[Dataset entries]

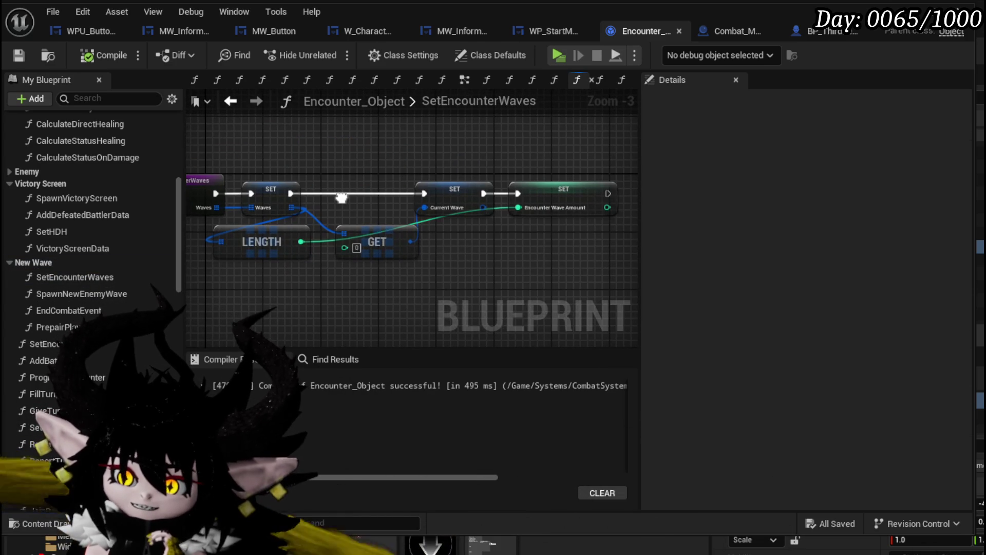
left_click_drag(342, 197, 303, 218)
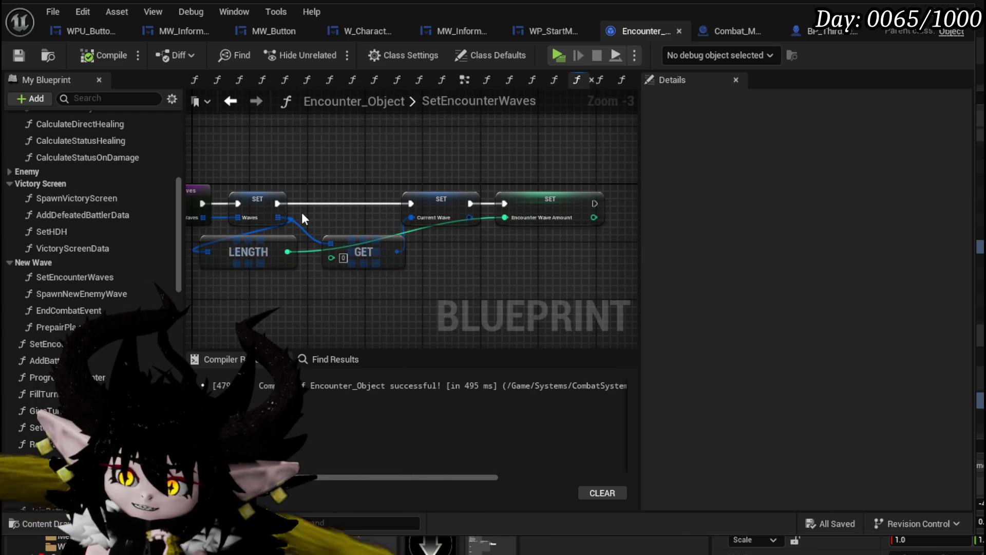
left_click(470, 194, "shift")
left_click_drag(355, 237, 355, 193)
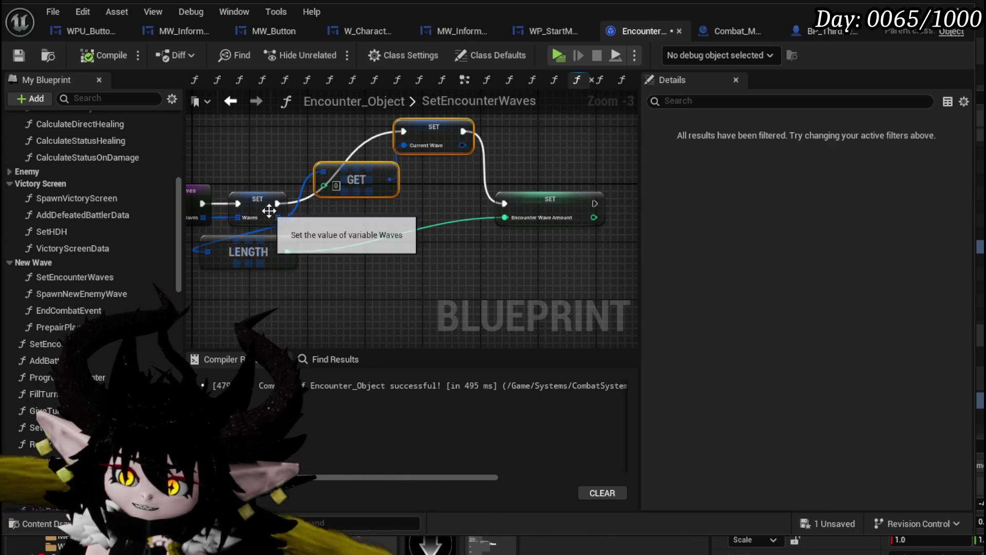
left_click_drag(455, 216, 506, 208)
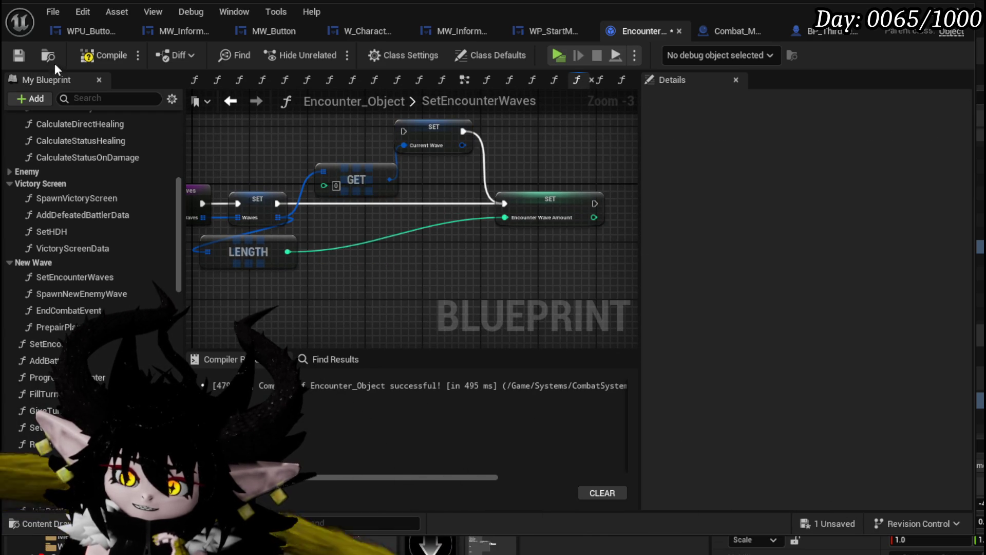
left_click(17, 58)
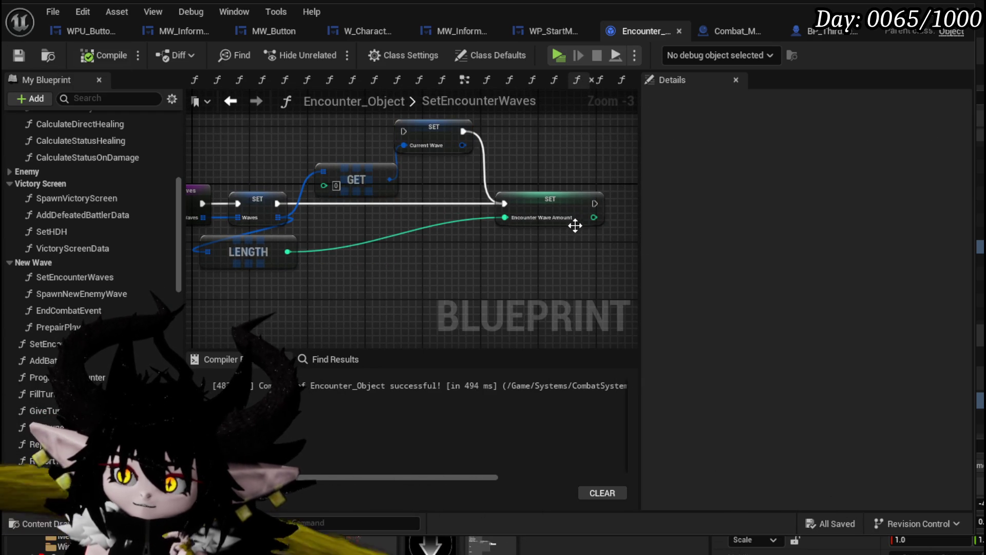
Shift the Encounter Wave Amount setter left, save, and reopen the SpawnNewEnemyWave graph
left_click_drag(459, 218, 431, 209)
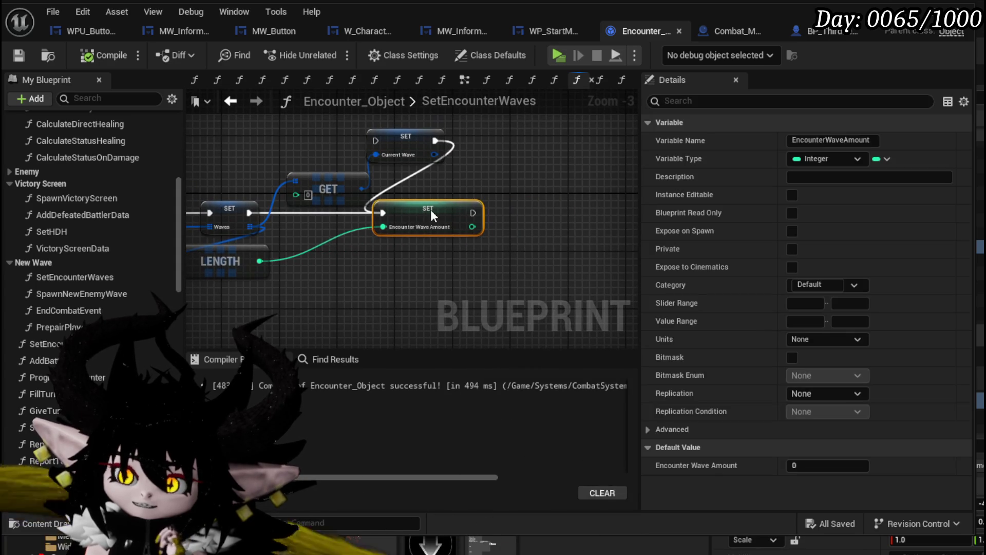
left_click(474, 189)
left_click(30, 55)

**Activity**
Keep every word of the lines above unchanged in the copy, and omit the pictures.

**Completed exercise**
left_click_drag(342, 197, 303, 218)
left_click(470, 194, "shift")
left_click_drag(355, 237, 355, 193)
left_click_drag(455, 216, 506, 208)
left_click(17, 58)
Shift the Encounter Wave Amount setter left, save, and reopen the SpawnNewEnemyWave graph
left_click_drag(459, 218, 431, 209)
left_click(474, 189)
left_click(30, 55)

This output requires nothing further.